**Activity**:
Which lines in the entries below contain the string "shoulder"? Show each of them in full.

[[ Record set open ]]

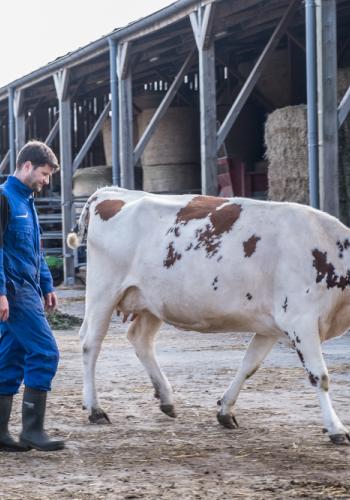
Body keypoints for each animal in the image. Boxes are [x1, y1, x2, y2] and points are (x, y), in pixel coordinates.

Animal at [67, 188, 350, 446]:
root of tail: (110, 192)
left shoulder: (271, 327)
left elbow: (249, 365)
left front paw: (225, 410)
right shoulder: (300, 321)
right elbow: (320, 376)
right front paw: (336, 428)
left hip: (152, 302)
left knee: (140, 339)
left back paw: (166, 398)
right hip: (103, 292)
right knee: (91, 343)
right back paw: (95, 409)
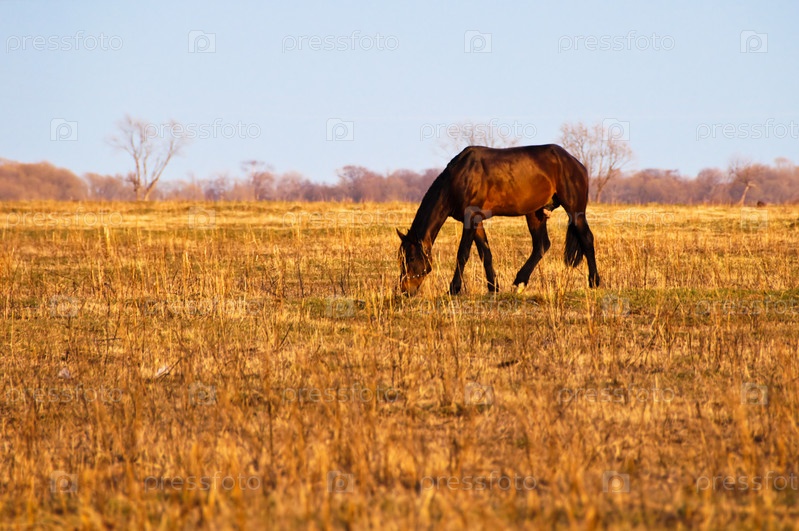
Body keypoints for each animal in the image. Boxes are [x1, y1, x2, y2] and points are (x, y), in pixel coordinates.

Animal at [397, 144, 600, 296]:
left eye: (412, 258)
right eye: (401, 258)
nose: (405, 290)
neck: (459, 178)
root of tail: (576, 163)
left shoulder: (471, 217)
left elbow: (463, 254)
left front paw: (454, 289)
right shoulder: (476, 220)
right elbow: (485, 253)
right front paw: (493, 287)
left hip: (575, 210)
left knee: (587, 239)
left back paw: (594, 281)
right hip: (535, 213)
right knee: (541, 245)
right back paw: (520, 282)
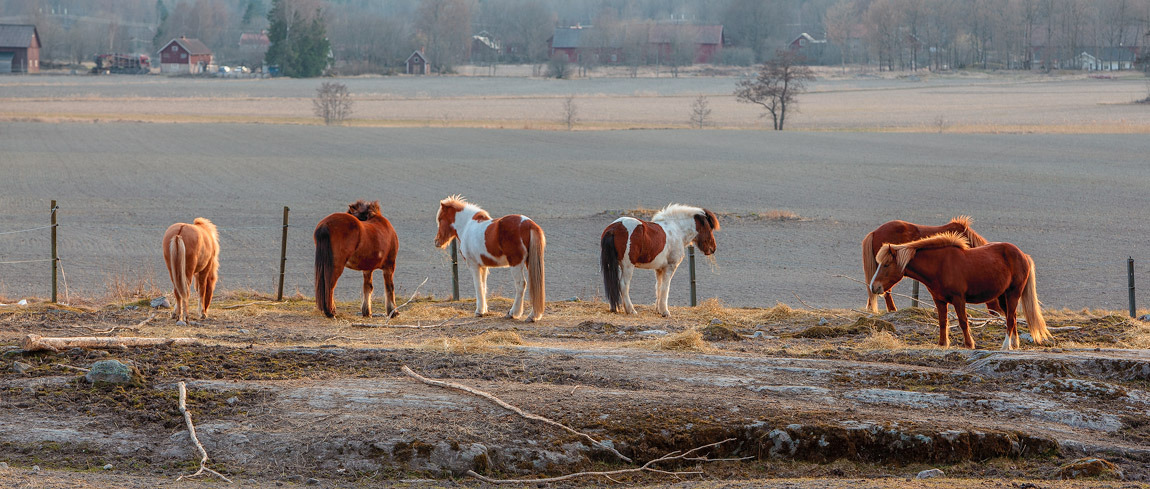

[[ Record set closed ]]

**Result**:
left shoulder: (271, 327)
right shoulder: (300, 321)
left shoulder: (471, 217)
right shoulder: (476, 220)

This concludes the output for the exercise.